Fix assorted corner-case bugs in pg_dump's processing
of extension member objects (Tom Lane)
Make pg_dump mark a view's triggers as needing to be
processed after its rule, to prevent possible failure during
parallel pg_restore (Tom Lane)
Ensure that relation option values are properly quoted
in pg_dump (Kouhei Sutou, Tom Lane)
A reloption value that isn't a simple identifier or number could lead
to dump/reload failures due to syntax errors in CREATE statements
issued by pg_dump. This is not an issue with any
reloption currently supported by core PostgreSQL, but
extensions could allow reloptions that cause the problem.

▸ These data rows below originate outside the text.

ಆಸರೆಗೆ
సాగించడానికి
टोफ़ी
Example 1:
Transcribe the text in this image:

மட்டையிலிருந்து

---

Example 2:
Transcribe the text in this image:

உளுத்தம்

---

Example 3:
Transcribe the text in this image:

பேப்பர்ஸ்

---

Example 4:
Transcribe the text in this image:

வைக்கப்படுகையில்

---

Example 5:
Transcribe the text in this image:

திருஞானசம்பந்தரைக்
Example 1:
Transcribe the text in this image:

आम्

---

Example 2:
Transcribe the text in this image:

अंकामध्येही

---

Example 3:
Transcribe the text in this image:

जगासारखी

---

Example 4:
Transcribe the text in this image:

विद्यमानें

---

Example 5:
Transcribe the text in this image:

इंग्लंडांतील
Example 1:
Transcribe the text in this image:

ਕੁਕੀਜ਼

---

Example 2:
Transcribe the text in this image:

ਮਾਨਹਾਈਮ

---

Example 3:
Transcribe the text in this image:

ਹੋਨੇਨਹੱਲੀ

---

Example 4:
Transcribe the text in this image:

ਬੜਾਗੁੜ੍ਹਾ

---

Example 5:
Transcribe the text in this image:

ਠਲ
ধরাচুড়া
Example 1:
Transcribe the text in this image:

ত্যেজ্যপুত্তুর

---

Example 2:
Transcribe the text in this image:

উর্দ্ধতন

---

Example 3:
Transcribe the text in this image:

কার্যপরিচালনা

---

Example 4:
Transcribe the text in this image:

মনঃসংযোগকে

Fix pg_upgrade's file-copying code to handle errors
properly on Windows (Bruce Momjian)
Install guards in pgbench against corner-case overflow
conditions during evaluation of script-specified division or modulo
operators (Fabien Coelho, Michael Paquier)

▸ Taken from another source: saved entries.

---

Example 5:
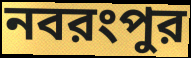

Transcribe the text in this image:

নবরংপুর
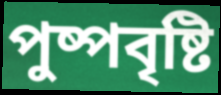
পুষ্পবৃষ্টি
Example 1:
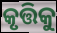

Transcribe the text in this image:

କୃତ୍ତିକୁ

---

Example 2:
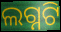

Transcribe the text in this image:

ଲଗ୍ନଟି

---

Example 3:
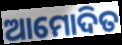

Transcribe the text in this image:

ଆମୋଦିତ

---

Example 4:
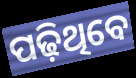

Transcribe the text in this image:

ପଢ଼ିଥିବେ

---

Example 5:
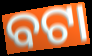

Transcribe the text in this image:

ବଟା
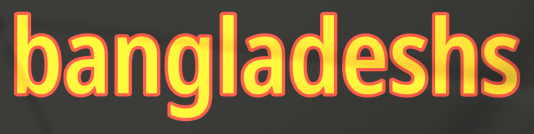
bangladeshs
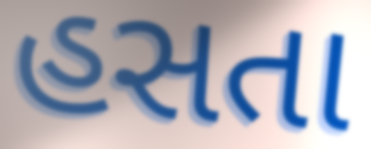
હસતા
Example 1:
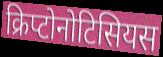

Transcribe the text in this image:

क्रिप्टोनोटिसियस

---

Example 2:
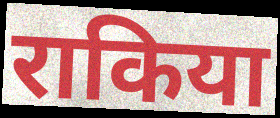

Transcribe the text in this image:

राकिया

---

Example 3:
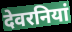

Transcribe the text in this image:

देवरनियां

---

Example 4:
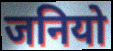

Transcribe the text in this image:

जनियो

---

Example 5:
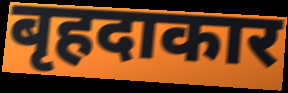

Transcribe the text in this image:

बृहदाकार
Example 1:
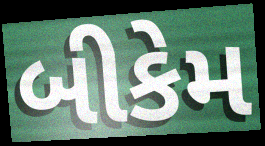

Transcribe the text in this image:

બીકેમ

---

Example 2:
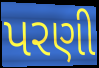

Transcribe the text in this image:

પરણી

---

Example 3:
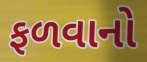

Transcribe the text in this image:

ફળવાનો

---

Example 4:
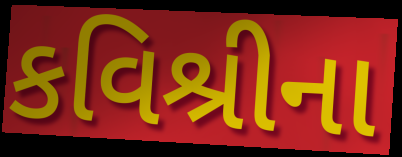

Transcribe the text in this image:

કવિશ્રીના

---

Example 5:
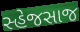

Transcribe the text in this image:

સ્હેજસાજ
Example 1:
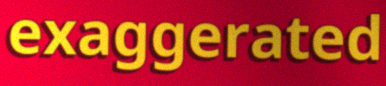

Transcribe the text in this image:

exaggerated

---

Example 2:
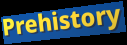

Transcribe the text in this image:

Prehistory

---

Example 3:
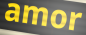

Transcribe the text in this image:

amor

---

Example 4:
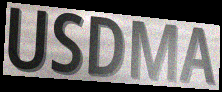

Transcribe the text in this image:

USDMA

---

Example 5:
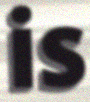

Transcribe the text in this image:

is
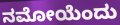
ನಮೋಯೆಂದು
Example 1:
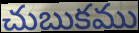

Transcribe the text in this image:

చుబుకము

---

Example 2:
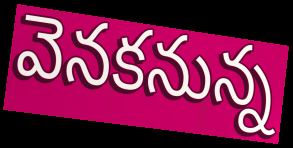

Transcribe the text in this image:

Prevent certain PL/Java parameters from being set by
non-superusers (Noah Misch)
This change mitigates a PL/Java security bug
(CVE-2016-0766), which was fixed in PL/Java by marking
these parameters as superuser-only. To fix the security hazard for
sites that update PostgreSQL more frequently
than PL/Java, make the core code aware of them also.

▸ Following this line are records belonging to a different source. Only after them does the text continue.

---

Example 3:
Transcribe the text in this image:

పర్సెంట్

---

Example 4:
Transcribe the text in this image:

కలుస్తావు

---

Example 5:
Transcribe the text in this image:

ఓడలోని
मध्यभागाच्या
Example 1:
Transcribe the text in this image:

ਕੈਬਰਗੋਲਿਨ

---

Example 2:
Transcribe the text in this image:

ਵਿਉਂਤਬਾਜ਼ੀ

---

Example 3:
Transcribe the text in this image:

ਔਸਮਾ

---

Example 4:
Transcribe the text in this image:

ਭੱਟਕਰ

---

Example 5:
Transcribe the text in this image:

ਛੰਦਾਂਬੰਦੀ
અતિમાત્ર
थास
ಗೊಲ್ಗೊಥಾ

Improve libpq's handling of out-of-memory situations
(Michael Paquier, Amit Kapila, Heikki Linnakangas)
Fix order of arguments
in ecpg-generated typedef statements
(Michael Meskes)
Use %g not %f format
in ecpg's PGTYPESnumeric_from_double()
(Tom Lane)
Fix ecpg-supplied header files to not contain comments
continued from a preprocessor directive line onto the next line
(Michael Meskes)
Such a comment is rejected by ecpg. It's not yet clear
whether ecpg itself should be changed.
Ensure that contrib/pgcrypto's crypt()
function can be interrupted by query cancel (Andreas Karlsson)
Accept flex versions later than 2.5.x
(Tom Lane, Michael Paquier)
Now that flex 2.6.0 has been released, the version checks in our build
scripts needed to be adjusted.
Install our missing script where PGXS builds can find it
(Jim Nasby)
This allows sane behavior in a PGXS build done on a machine where build
tools such as bison are missing.
Ensure that dynloader.h is included in the installed
header files in MSVC builds (Bruce Momjian, Michael Paquier)
Add variant regression test expected-output file to match behavior of
current libxml2 (Tom Lane)
The fix for libxml2's CVE-2015-7499 causes it not to
output error context reports in some cases where it used to do so.
This seems to be a bug, but we'll probably have to live with it for
some time, so work around it.
Update time zone data files to tzdata release 2016a for
DST law changes in Cayman Islands, Metlakatla, and Trans-Baikal
Territory (Zabaykalsky Krai), plus historical corrections for Pakistan.